PROBLEMS TO SOLVE =>
#1 In the worked solution below, what does the hint say to use to get the direction ratios of a line perpendicular to two given lines?
#2 Write out the passage of the worked solution below from "Find the equation" up to and including "-3\mu, 7 + 2\mu)\).".

EXTRACT TO READ =>

□ □ □ □ □ □ □

Question

Find the equation of the line passing through the point of intersection of the lines \[ \frac{x - 1}{1} = \frac{y - 1}{2} = \frac{z - 2}{3} \] and \[ \frac{x - 1}{0} = \frac{y}{-3} = \frac{z - 7}{2}, \] and perpendicular to these given lines.

Hint:

To find the line perpendicular to two given lines, use the cross product of their direction vectors to obtain the direction ratios.

Answer 1

Step 1: Parametric representation of the lines.
Line \(l_1\): \[l_1: \frac{x - 1}{1} = \frac{y - 1}{2} = \frac{z - 2}{3} = \lambda,\] A general point on \(l_1\) is \((1 + \lambda, 1 + 2\lambda, 2 + 3\lambda)\).
Line \(l_2\): \[l_2: \frac{x - 1}{0} = \frac{y}{-3} = \frac{z - 7}{2} = \mu,\] A general point on \(l_2\) is \((1, -3\mu, 7 + 2\mu)\).

Step 2: Determine the intersection point of the two lines.
Equating the coordinates of points on \(l_1\) and \(l_2\): \[1 + \lambda = 1, \quad 1 + 2\lambda = -3\mu, \quad 2 + 3\lambda = 7 + 2\mu.\] From \(1 + \lambda = 1\), we get \(\lambda = 0\). Substituting \(\lambda = 0\) into the other equations yields: \[1 = -3\mu, \quad 2 = 7 + 2\mu \implies \mu = -1.\] The point of intersection is \((1, 1, 5)\).

Step 3: Calculate the direction ratios of the required line.
The direction ratios of the given lines are: \[\vec{d_1} = \langle 1, 2, 3 \rangle, \quad \vec{d_2} = \langle 0, -3, 2 \rangle.\] The direction ratios of a line perpendicular to both \(l_1\) and \(l_2\) are given by their cross product: \[\vec{d} = \vec{d_1} \times \vec{d_2}.\] Computing the cross product: \[\vec{d} = \begin{vmatrix} \hat{i} & \hat{j} & \hat{k} \\1 & 2 & 3 \\0 & -3 & 2 \end{vmatrix}= \hat{i}(4 - (-9)) - \hat{j}(2 - 0) + \hat{k}(-3 - 0).\] This results in \[\vec{d} = \langle 13, -2, -3 \rangle.\]

Step 4: Formulate the equation of the required line.
The equation of the line passing through \((1, 1, 5)\) with direction ratios \(\langle 13, -2, -3 \rangle\) is: \[\frac{x - 1}{13} = \frac{y - 1}{-2} = \frac{z - 5}{-3}.\]

□ □ □ □ □ □ □

LISTED ENTRIES =>
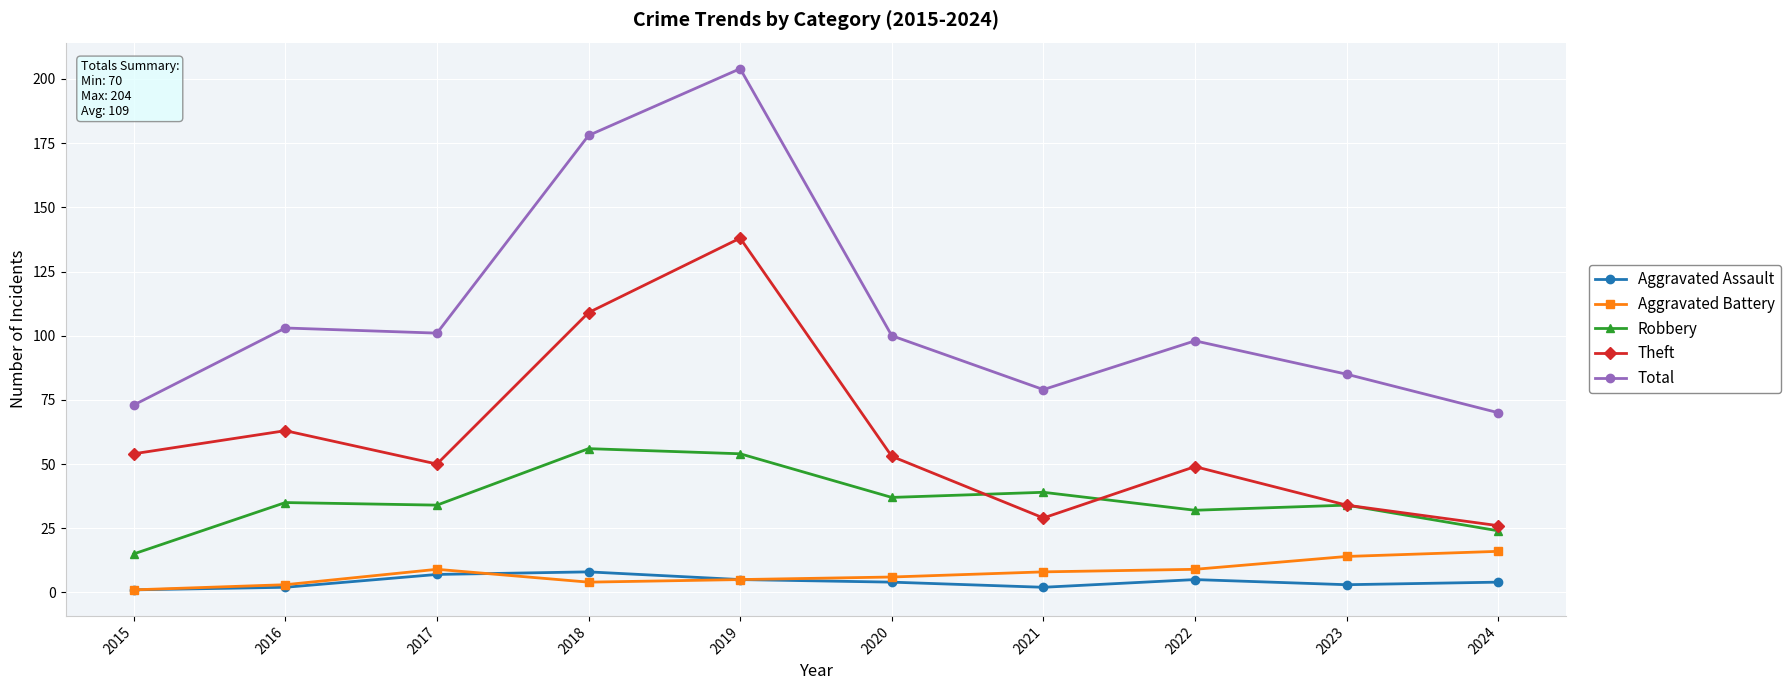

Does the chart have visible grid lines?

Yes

□ □ □ □ □ □ □

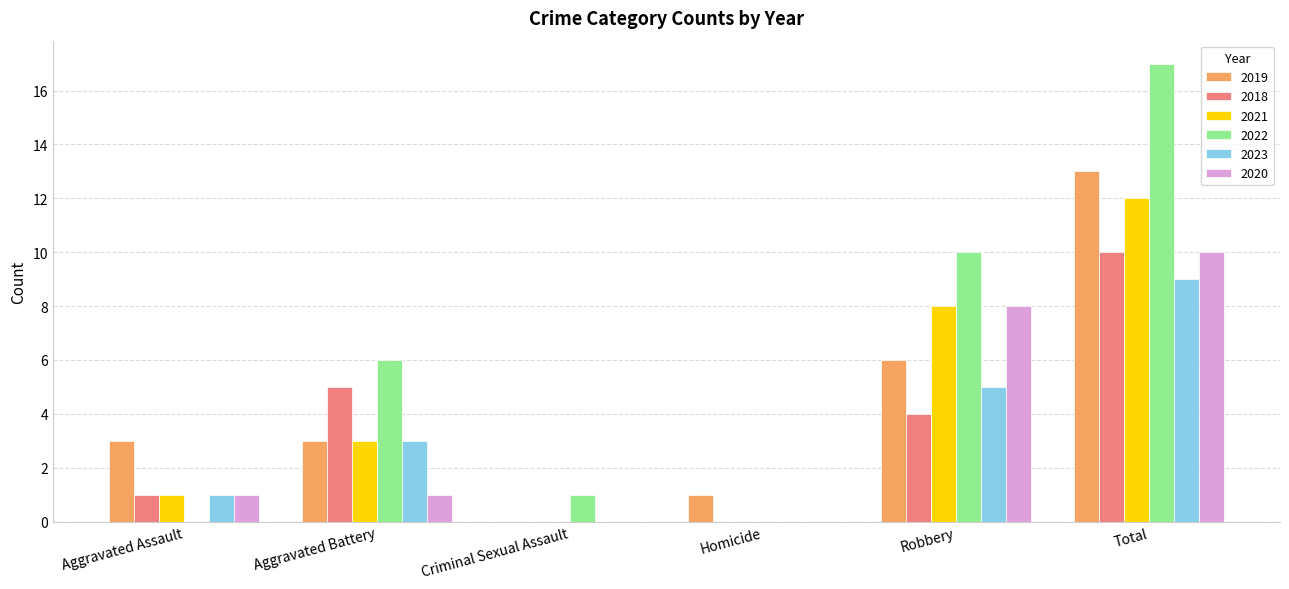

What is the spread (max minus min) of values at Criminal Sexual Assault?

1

□ □ □ □ □ □ □

ANSWER LIST =>
#1 The cross product of the two lines' direction vectors.

#2
Find the equation of the line passing through the point of intersection of the lines \[ \frac{x - 1}{1} = \frac{y - 1}{2} = \frac{z - 2}{3} \] and \[ \frac{x - 1}{0} = \frac{y}{-3} = \frac{z - 7}{2}, \] and perpendicular to these given lines.

Hint:

To find the line perpendicular to two given lines, use the cross product of their direction vectors to obtain the direction ratios.

Answer 1

Step 1: Parametric representation of the lines.
Line \(l_1\): \[l_1: \frac{x - 1}{1} = \frac{y - 1}{2} = \frac{z - 2}{3} = \lambda,\] A general point on \(l_1\) is \((1 + \lambda, 1 + 2\lambda, 2 + 3\lambda)\).
Line \(l_2\): \[l_2: \frac{x - 1}{0} = \frac{y}{-3} = \frac{z - 7}{2} = \mu,\] A general point on \(l_2\) is \((1, -3\mu, 7 + 2\mu)\).